На следующий день я встретил Мэйбилин между «Кенко» и автобусной остановкой. Она ждала 110-й автобус, чтобы отправиться в Ньюмаркет. Рядом с ней стоял тип, я его узнал, так как на нем был только один ботинок, — нищий, которому я давно, еще в начале моего пребывания в Кембридже, в порыве радости дал десять фунтов, но он на них так и не купил себе второй башмак. Мэйбилин спросила, что мне нужно. Я сказал, что не хочу любить никого, кроме нее, что в моей голове звучит песня группы The Platters «Only you». Либо она, либо никого. И к тому же я, как и она, жду автобус до Ньюмаркета. Она слегка улыбнулась и произнесла, что со всеми этими вещами у меня вид «отца семейства» — сейчас очень трудно вспомнить, какие именно вещи у меня были (ранец? бинокль? зонтик? пальто, перекинутое через руку?). Я вместе с ней вошел в автобус, сел рядом, но, как только захотел открыть рот, Мэйбилин перебила меня поцелуем, прошептав, что будет так делать всегда, когда я буду «злым».

— Don’t you know I’ll miss you? — спросила она, намекая на будущее, как будто оно уже наступило. Знал ли я, что мне будет ее так не хватать? Что я должен был ей ответить?

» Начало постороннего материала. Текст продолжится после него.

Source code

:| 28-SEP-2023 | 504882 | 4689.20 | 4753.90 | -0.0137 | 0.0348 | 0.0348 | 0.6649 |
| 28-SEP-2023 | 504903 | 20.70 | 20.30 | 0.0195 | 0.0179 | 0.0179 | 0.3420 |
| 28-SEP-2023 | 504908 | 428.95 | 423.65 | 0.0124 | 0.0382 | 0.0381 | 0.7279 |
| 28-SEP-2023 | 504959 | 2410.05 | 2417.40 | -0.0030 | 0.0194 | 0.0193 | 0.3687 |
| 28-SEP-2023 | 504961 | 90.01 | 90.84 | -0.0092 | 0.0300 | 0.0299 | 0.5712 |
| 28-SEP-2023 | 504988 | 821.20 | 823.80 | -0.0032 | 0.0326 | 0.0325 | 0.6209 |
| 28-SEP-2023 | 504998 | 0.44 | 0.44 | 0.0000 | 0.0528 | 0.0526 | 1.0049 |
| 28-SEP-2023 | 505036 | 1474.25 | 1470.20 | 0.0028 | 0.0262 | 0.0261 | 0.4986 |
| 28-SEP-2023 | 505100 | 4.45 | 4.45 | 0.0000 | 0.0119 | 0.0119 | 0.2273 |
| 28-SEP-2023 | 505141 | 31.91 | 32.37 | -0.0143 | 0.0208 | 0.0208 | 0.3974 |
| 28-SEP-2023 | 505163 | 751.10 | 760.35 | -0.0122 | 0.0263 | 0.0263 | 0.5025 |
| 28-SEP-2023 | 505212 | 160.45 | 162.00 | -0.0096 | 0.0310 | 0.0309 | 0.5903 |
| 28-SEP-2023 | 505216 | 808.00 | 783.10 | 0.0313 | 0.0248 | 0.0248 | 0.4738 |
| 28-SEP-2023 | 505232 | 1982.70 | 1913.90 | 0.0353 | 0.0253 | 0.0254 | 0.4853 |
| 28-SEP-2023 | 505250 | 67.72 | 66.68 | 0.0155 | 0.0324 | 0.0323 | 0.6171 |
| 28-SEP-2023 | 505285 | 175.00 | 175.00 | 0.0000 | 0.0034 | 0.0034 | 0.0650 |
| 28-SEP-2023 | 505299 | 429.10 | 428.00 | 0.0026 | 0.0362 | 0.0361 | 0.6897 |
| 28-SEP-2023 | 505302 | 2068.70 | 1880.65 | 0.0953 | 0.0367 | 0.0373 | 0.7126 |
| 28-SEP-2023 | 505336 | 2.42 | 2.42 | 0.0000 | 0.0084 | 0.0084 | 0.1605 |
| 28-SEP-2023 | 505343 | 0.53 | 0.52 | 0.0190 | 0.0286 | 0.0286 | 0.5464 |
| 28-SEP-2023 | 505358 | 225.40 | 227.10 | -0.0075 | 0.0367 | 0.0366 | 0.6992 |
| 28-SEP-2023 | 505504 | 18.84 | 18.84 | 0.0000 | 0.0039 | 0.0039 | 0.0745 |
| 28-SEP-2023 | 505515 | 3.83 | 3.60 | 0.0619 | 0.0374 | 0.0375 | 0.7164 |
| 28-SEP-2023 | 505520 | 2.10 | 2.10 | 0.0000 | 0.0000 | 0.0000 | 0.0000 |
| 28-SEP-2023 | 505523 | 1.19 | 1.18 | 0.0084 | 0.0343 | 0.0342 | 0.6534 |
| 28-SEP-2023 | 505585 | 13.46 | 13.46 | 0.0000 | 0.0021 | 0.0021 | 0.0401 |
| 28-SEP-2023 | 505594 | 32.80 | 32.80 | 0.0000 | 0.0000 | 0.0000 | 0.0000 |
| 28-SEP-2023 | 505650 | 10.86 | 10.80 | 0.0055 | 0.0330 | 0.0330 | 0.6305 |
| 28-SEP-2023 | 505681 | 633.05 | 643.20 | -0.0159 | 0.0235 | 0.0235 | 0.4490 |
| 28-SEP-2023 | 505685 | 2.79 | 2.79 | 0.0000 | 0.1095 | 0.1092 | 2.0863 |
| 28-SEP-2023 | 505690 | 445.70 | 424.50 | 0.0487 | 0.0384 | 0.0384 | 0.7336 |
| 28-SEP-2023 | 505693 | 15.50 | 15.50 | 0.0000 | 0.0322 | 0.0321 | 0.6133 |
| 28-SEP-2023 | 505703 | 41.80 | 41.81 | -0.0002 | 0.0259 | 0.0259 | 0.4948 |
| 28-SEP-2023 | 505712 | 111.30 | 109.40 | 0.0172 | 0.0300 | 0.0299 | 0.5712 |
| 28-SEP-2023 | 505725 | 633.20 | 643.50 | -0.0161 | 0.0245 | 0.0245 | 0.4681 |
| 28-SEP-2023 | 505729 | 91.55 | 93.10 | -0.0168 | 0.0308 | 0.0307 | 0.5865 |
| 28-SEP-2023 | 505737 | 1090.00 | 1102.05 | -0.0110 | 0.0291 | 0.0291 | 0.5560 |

В Ньюмаркете мы вышли из автобуса, пересекли парк, покрытый свежей зеленью, и вышли к ипподрому — с 1622 года Ньюмаркет известен своими скачками, the Newmarket flat racing! Мы заплатили, чтобы войти внутрь, купили по апельсиновому соку и поднялись по ступенькам на трибуну. Ни она, ни я ни разу не были на скачках. Для нас обоих это был новый опыт, мне больше всего нравилось, что рядом с Мэйбилин все было новым: сама жизнь, как новое испытание, каждый ее поцелуй. Я не был согласен с Тимом: попробовав целоваться, ты испытываешь вкус всех поцелуев, однажды, занявшись любовью или прожив один день, ты сразу все понимаешь и можешь приступать познавать новое. Мы смотрели, как люди были увлечены скачками. Я поставил два фунта на лошадь по кличке Рубикон, просто положившись на удачу. Чтобы выиграть, удача значит не меньше, чем все остальное. Мэйбилин купила швепс, а я пиво. Затем мы снова уселись на ступеньки, ожидая, когда на старте появится Рубикон. Так как Мэйбилин смотрела на меня в профиль, она снова завела разговор о носах — форме, изгибе, связи со лбом, обо всей этой геометрии с циркулями, измерениями и углами… Она превращалась, как минимум, в палеоантрополога, я даже представлял, как она вышагивает по африканскому Рифту. Выстрел заставил нас подпрыгнуть, мы увидели, как лошади стартовали с пол-оборота, наше возбуждение было сумасшедшим, мы даже не предполагали, что способны на такое. Рубикон, казалось, мчался в пустоту, топтался на одном месте, нам почему-то было стыдно за него, мы были уверены, что наши подбадривающие крики и неистовость толпы позади нас должны ему помочь выправить положение, но Рубикон все равно продолжал плестись в хвосте, и мы потеряли два фунта. Когда ехали обратно, в автобусе я напомнил Мэйбилин, что через месяц ухожу в армию. Будет ли она меня любить, если я не стану капитаном, капитан-лейтенантом или командиром дивизиона? А еще я спросил, какие письма мы будем писать друг другу, когда больше не будем видеться, когда, через несколько дней покинув Кембридж, мы разъедемся в разные стороны. Какие? Это был опасный вопрос. «В интонации как раз и заключается все различие», — подумал я. Иногда, вопреки своей воле, ты меняешь тон, даже если этого не хочешь.

— Ты хочешь сказать, что в твоих письмах будет сквозить горечь?

— Да, горький вкус лимона. Кислый. Понимаешь, со мной не будет твоих поцелуев, чтобы это исправить?